→ What you should do: The records below must be retyped exactly.

Records shown Block Start

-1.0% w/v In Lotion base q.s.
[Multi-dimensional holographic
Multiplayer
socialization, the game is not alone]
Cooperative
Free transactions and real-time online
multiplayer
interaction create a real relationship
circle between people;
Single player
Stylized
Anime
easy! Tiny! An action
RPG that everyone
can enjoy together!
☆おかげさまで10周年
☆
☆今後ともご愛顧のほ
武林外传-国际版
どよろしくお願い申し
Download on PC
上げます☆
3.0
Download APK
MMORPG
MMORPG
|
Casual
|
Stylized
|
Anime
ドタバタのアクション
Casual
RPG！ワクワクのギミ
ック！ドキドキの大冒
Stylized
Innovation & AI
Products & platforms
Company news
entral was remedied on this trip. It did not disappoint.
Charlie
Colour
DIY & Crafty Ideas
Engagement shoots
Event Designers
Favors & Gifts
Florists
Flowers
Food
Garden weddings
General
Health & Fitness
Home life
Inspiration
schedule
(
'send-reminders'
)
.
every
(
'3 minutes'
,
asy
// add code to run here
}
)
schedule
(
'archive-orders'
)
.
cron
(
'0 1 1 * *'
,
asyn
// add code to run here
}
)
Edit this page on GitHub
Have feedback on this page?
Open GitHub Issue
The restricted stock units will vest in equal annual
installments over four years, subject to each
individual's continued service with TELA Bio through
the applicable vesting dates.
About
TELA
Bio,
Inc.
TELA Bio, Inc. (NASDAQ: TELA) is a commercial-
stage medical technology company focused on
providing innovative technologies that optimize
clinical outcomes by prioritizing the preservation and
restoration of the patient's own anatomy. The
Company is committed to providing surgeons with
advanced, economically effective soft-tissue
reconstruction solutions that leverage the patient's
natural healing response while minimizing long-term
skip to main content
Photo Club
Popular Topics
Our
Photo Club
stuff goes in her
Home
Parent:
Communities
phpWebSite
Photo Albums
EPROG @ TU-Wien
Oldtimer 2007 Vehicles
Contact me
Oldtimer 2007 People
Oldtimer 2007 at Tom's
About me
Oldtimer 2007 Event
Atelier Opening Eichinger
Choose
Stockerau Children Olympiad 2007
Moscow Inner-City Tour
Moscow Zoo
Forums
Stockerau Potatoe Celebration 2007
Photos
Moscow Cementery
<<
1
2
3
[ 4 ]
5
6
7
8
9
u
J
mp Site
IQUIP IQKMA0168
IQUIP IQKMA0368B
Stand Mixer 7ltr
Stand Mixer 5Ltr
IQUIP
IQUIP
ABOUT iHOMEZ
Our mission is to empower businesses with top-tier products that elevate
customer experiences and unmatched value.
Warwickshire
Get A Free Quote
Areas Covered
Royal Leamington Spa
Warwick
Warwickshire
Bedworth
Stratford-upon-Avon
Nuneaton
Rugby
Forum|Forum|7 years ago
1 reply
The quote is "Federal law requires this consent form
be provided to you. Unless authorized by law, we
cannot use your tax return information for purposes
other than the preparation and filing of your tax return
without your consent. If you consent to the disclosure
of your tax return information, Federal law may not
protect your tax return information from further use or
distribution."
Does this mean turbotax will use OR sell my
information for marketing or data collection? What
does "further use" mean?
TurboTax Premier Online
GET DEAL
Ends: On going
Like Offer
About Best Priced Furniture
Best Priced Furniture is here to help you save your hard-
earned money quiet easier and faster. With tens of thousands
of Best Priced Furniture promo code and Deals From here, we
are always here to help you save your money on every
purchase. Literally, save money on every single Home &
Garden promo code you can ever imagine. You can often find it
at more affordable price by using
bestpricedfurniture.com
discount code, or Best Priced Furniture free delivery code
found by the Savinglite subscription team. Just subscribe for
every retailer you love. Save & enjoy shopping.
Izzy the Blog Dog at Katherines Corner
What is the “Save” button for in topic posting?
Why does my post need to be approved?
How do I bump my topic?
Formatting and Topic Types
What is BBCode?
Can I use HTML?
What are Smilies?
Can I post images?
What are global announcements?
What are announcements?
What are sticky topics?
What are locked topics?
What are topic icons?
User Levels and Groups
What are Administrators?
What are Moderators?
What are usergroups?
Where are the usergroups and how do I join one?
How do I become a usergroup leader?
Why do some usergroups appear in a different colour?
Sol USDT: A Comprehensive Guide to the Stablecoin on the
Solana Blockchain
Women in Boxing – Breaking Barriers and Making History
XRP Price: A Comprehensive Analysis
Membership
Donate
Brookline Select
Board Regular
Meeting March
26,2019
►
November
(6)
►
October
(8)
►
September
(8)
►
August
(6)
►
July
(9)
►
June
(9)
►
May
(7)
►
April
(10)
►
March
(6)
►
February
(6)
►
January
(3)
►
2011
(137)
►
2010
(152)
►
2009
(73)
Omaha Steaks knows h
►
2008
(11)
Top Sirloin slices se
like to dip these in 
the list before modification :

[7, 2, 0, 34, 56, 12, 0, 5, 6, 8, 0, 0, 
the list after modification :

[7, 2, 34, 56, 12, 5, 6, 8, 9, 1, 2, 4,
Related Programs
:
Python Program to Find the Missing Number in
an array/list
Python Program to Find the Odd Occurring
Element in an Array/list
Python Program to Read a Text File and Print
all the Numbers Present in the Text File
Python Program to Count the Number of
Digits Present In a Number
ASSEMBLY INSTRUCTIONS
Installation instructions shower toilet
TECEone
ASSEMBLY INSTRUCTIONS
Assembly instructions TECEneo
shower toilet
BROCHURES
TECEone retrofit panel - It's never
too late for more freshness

Records shown Block End

→ Written solution:
-1.0% w/v In Lotion base q.s.
[Multi-dimensional holographic
Multiplayer
socialization, the game is not alone]
Cooperative
Free transactions and real-time online
multiplayer
interaction create a real relationship
circle between people;
Single player
Stylized
Anime
easy! Tiny! An action
RPG that everyone
can enjoy together!
☆おかげさまで10周年
☆
☆今後ともご愛顧のほ
武林外传-国际版
どよろしくお願い申し
Download on PC
上げます☆
3.0
Download APK
MMORPG
MMORPG
|
Casual
|
Stylized
|
Anime
ドタバタのアクション
Casual
RPG！ワクワクのギミ
ック！ドキドキの大冒
Stylized
Innovation & AI
Products & platforms
Company news
entral was remedied on this trip. It did not disappoint.
Charlie
Colour
DIY & Crafty Ideas
Engagement shoots
Event Designers
Favors & Gifts
Florists
Flowers
Food
Garden weddings
General
Health & Fitness
Home life
Inspiration
schedule
(
'send-reminders'
)
.
every
(
'3 minutes'
,
asy
// add code to run here
}
)
schedule
(
'archive-orders'
)
.
cron
(
'0 1 1 * *'
,
asyn
// add code to run here
}
)
Edit this page on GitHub
Have feedback on this page?
Open GitHub Issue
The restricted stock units will vest in equal annual
installments over four years, subject to each
individual's continued service with TELA Bio through
the applicable vesting dates.
About
TELA
Bio,
Inc.
TELA Bio, Inc. (NASDAQ: TELA) is a commercial-
stage medical technology company focused on
providing innovative technologies that optimize
clinical outcomes by prioritizing the preservation and
restoration of the patient's own anatomy. The
Company is committed to providing surgeons with
advanced, economically effective soft-tissue
reconstruction solutions that leverage the patient's
natural healing response while minimizing long-term
skip to main content
Photo Club
Popular Topics
Our
Photo Club
stuff goes in her
Home
Parent:
Communities
phpWebSite
Photo Albums
EPROG @ TU-Wien
Oldtimer 2007 Vehicles
Contact me
Oldtimer 2007 People
Oldtimer 2007 at Tom's
About me
Oldtimer 2007 Event
Atelier Opening Eichinger
Choose
Stockerau Children Olympiad 2007
Moscow Inner-City Tour
Moscow Zoo
Forums
Stockerau Potatoe Celebration 2007
Photos
Moscow Cementery
<<
1
2
3
[ 4 ]
5
6
7
8
9
u
J
mp Site
IQUIP IQKMA0168
IQUIP IQKMA0368B
Stand Mixer 7ltr
Stand Mixer 5Ltr
IQUIP
IQUIP
ABOUT iHOMEZ
Our mission is to empower businesses with top-tier products that elevate
customer experiences and unmatched value.
Warwickshire
Get A Free Quote
Areas Covered
Royal Leamington Spa
Warwick
Warwickshire
Bedworth
Stratford-upon-Avon
Nuneaton
Rugby
Forum|Forum|7 years ago
1 reply
The quote is "Federal law requires this consent form
be provided to you. Unless authorized by law, we
cannot use your tax return information for purposes
other than the preparation and filing of your tax return
without your consent. If you consent to the disclosure
of your tax return information, Federal law may not
protect your tax return information from further use or
distribution."
Does this mean turbotax will use OR sell my
information for marketing or data collection? What
does "further use" mean?
TurboTax Premier Online
GET DEAL
Ends: On going
Like Offer
About Best Priced Furniture
Best Priced Furniture is here to help you save your hard-
earned money quiet easier and faster. With tens of thousands
of Best Priced Furniture promo code and Deals From here, we
are always here to help you save your money on every
purchase. Literally, save money on every single Home &
Garden promo code you can ever imagine. You can often find it
at more affordable price by using
bestpricedfurniture.com
discount code, or Best Priced Furniture free delivery code
found by the Savinglite subscription team. Just subscribe for
every retailer you love. Save & enjoy shopping.
Izzy the Blog Dog at Katherines Corner
What is the “Save” button for in topic posting?
Why does my post need to be approved?
How do I bump my topic?
Formatting and Topic Types
What is BBCode?
Can I use HTML?
What are Smilies?
Can I post images?
What are global announcements?
What are announcements?
What are sticky topics?
What are locked topics?
What are topic icons?
User Levels and Groups
What are Administrators?
What are Moderators?
What are usergroups?
Where are the usergroups and how do I join one?
How do I become a usergroup leader?
Why do some usergroups appear in a different colour?
Sol USDT: A Comprehensive Guide to the Stablecoin on the
Solana Blockchain
Women in Boxing – Breaking Barriers and Making History
XRP Price: A Comprehensive Analysis
Membership
Donate
Brookline Select
Board Regular
Meeting March
26,2019
►
November
(6)
►
October
(8)
►
September
(8)
►
August
(6)
►
July
(9)
►
June
(9)
►
May
(7)
►
April
(10)
►
March
(6)
►
February
(6)
►
January
(3)
►
2011
(137)
►
2010
(152)
►
2009
(73)
Omaha Steaks knows h
►
2008
(11)
Top Sirloin slices se
like to dip these in 
the list before modification :

[7, 2, 0, 34, 56, 12, 0, 5, 6, 8, 0, 0, 
the list after modification :

[7, 2, 34, 56, 12, 5, 6, 8, 9, 1, 2, 4,
Related Programs
:
Python Program to Find the Missing Number in
an array/list
Python Program to Find the Odd Occurring
Element in an Array/list
Python Program to Read a Text File and Print
all the Numbers Present in the Text File
Python Program to Count the Number of
Digits Present In a Number
ASSEMBLY INSTRUCTIONS
Installation instructions shower toilet
TECEone
ASSEMBLY INSTRUCTIONS
Assembly instructions TECEneo
shower toilet
BROCHURES
TECEone retrofit panel - It's never
too late for more freshness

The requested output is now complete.